> **Exercise details**:
Among the entries below, determine how many lines contain the word "scale" and state only that figure.

> **Data records**:
◆ ◆ ◆ ◆
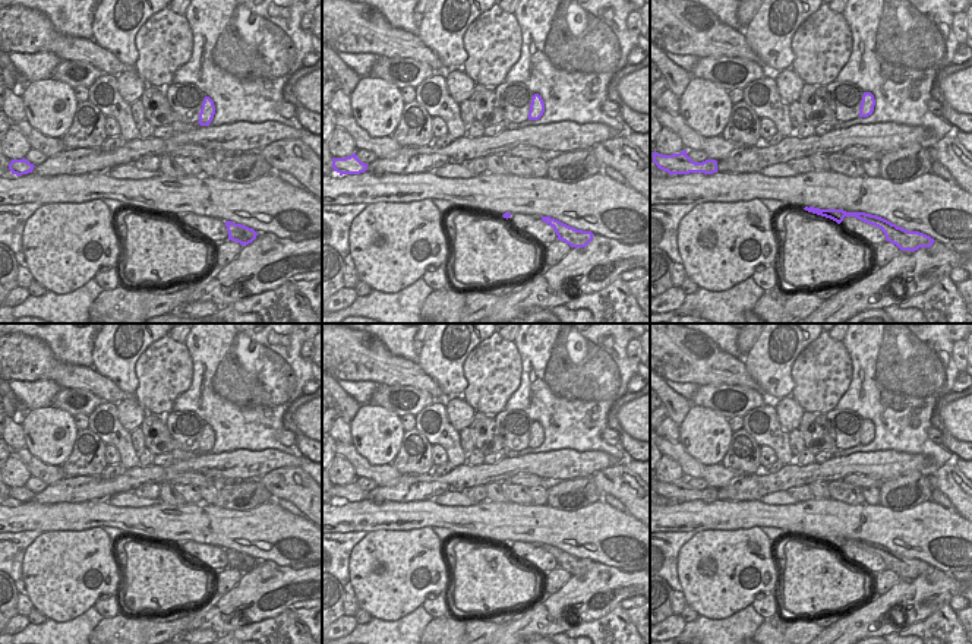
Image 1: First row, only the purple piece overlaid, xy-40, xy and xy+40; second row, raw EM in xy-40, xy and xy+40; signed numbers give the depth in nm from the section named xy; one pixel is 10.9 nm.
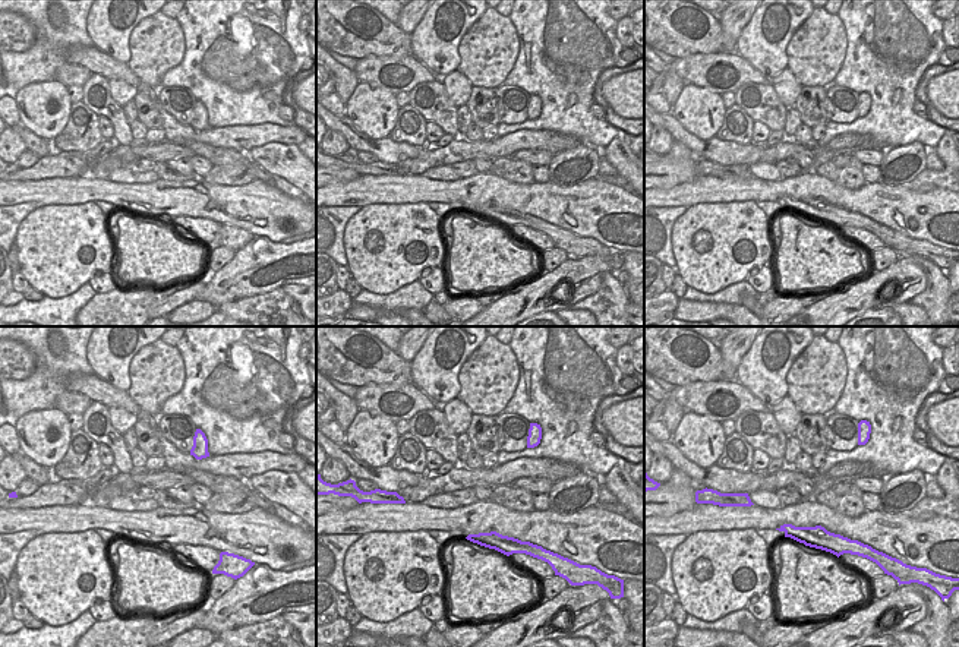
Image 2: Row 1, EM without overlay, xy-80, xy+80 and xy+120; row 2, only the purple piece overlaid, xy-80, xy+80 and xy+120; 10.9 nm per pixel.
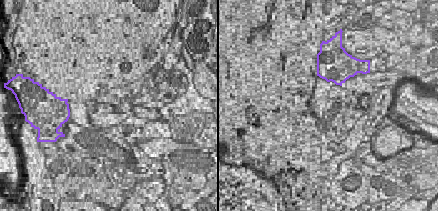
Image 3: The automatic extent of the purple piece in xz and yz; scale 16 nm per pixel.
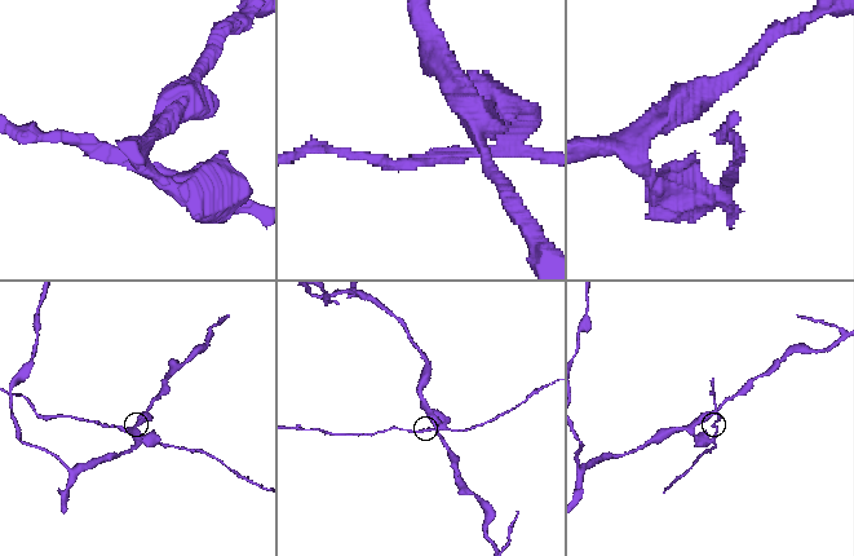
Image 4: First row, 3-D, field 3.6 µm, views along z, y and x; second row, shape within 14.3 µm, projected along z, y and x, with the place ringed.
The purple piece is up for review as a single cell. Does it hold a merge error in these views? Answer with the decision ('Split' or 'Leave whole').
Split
◆ ◆ ◆ ◆
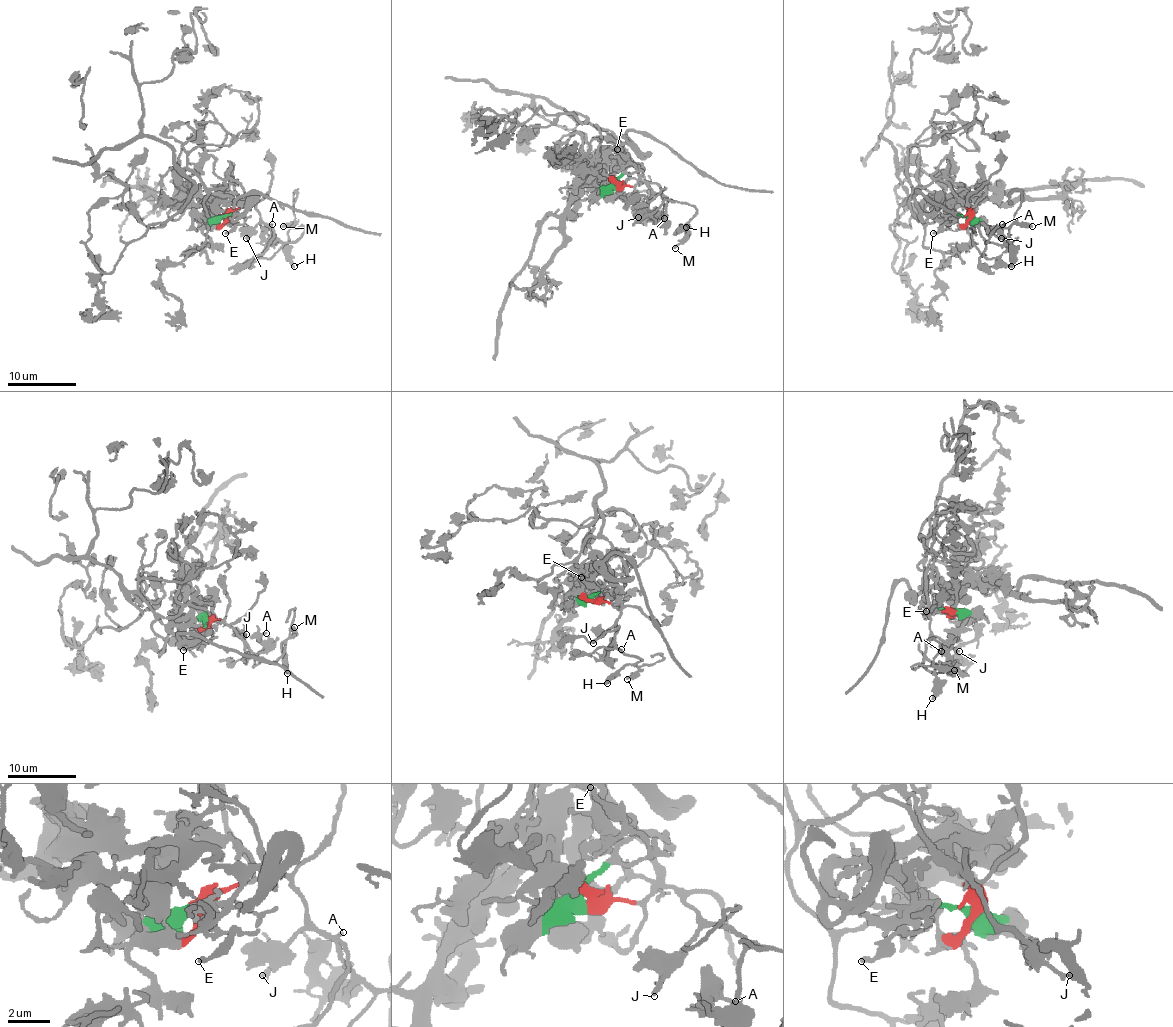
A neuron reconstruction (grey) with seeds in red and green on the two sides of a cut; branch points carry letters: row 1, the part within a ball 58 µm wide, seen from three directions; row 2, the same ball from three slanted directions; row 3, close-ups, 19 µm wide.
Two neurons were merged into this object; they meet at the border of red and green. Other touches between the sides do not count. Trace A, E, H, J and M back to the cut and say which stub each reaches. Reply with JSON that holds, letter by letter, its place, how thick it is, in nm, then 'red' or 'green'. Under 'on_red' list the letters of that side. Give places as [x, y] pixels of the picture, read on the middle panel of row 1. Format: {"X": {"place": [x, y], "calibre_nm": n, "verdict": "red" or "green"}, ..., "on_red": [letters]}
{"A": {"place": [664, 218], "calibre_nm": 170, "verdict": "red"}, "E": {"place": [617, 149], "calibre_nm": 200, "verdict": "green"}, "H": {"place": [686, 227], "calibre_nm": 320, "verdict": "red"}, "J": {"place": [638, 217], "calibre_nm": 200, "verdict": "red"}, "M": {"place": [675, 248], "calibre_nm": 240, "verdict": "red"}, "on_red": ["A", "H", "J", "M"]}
◆ ◆ ◆ ◆
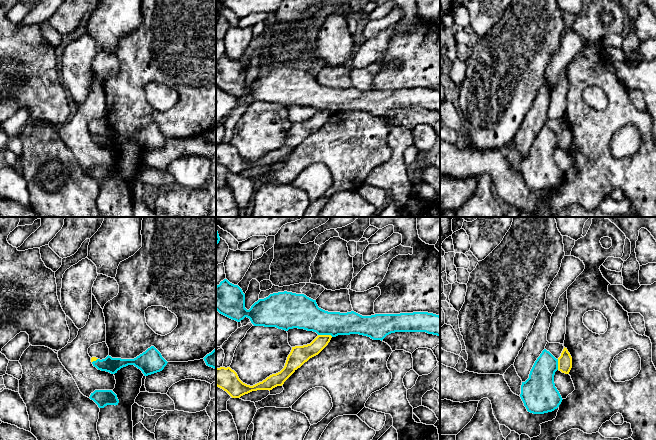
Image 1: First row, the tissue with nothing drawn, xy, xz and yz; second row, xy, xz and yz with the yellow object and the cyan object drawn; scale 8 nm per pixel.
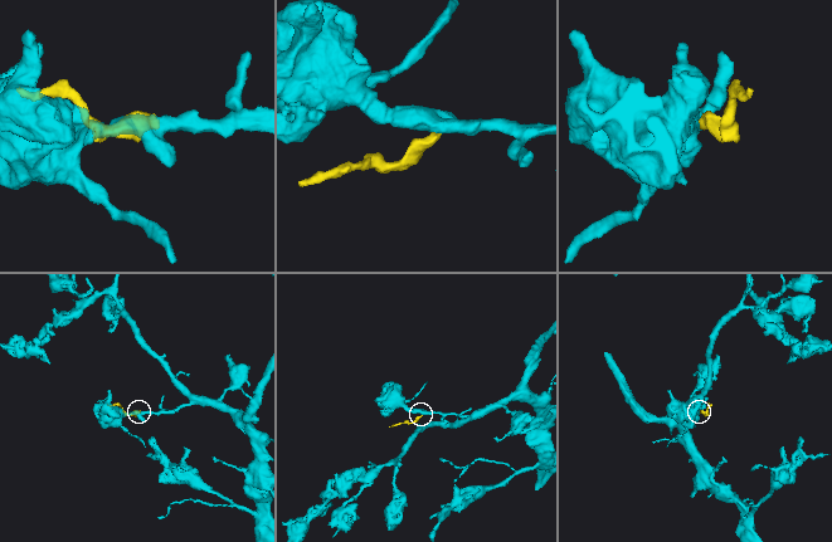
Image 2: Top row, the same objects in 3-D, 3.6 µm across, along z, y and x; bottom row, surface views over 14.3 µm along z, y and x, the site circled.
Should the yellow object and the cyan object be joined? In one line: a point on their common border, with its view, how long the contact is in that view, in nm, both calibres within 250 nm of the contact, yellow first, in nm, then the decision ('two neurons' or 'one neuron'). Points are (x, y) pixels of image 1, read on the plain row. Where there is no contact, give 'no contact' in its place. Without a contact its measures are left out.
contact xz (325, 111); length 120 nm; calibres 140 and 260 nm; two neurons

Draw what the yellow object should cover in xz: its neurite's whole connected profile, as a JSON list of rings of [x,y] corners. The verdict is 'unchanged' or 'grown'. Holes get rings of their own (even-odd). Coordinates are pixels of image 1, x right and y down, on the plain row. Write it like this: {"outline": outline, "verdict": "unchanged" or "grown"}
◆ ◆ ◆ ◆
> **Task solution**:
2